**Your goal**
Using the records below, output the stretch that opens with the line containing "35-38 (23-25)" and closes with the line containing "الحفر واستكمال الآبار", exactly and including both lines, with nothing more.

(Supplied data)

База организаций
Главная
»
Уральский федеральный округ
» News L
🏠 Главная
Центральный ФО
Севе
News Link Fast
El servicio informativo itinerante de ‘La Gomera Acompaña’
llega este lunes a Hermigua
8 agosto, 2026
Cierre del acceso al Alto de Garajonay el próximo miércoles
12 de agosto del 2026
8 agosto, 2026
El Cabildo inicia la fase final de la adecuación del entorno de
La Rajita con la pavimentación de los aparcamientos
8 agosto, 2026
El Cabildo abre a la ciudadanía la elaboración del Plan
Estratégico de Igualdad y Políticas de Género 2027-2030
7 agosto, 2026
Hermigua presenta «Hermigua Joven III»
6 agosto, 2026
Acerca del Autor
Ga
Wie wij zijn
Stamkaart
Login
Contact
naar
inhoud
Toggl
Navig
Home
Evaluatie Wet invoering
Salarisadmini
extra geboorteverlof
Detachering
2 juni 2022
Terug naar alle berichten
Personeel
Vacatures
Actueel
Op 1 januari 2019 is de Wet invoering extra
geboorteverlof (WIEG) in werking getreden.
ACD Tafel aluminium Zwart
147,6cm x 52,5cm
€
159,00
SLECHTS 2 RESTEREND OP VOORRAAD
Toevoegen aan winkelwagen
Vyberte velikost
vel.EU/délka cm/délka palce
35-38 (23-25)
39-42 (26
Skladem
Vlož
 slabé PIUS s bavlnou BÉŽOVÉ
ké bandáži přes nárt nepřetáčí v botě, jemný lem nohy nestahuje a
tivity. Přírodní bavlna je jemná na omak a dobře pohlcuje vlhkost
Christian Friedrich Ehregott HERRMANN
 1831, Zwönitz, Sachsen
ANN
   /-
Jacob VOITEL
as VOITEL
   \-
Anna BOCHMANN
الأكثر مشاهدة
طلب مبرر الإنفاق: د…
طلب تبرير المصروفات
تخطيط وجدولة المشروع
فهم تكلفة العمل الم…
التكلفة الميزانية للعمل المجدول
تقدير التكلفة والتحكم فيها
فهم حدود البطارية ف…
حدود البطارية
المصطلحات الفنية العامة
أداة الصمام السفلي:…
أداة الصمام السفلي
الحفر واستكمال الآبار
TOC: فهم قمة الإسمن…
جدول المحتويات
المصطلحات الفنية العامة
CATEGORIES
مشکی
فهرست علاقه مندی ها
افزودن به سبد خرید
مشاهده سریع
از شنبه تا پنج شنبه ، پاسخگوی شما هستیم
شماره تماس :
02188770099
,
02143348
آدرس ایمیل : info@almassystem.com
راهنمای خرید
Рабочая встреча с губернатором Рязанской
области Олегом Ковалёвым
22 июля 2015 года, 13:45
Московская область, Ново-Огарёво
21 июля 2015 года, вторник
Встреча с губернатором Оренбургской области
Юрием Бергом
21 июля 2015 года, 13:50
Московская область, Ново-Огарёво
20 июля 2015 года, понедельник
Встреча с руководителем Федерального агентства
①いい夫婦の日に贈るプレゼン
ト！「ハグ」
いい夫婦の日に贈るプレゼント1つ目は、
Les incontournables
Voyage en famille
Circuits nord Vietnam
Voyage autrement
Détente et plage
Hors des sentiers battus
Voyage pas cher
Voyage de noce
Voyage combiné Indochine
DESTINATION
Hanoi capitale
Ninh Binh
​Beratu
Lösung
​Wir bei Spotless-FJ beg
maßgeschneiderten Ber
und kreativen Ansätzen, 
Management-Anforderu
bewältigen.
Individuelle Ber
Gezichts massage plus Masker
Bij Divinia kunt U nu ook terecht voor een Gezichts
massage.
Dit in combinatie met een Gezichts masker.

(End Supplied data)

**Answer space**
35-38 (23-25)
39-42 (26
Skladem
Vlož
 slabé PIUS s bavlnou BÉŽOVÉ
ké bandáži přes nárt nepřetáčí v botě, jemný lem nohy nestahuje a
tivity. Přírodní bavlna je jemná na omak a dobře pohlcuje vlhkost
Christian Friedrich Ehregott HERRMANN
 1831, Zwönitz, Sachsen
ANN
   /-
Jacob VOITEL
as VOITEL
   \-
Anna BOCHMANN
الأكثر مشاهدة
طلب مبرر الإنفاق: د…
طلب تبرير المصروفات
تخطيط وجدولة المشروع
فهم تكلفة العمل الم…
التكلفة الميزانية للعمل المجدول
تقدير التكلفة والتحكم فيها
فهم حدود البطارية ف…
حدود البطارية
المصطلحات الفنية العامة
أداة الصمام السفلي:…
أداة الصمام السفلي
الحفر واستكمال الآبار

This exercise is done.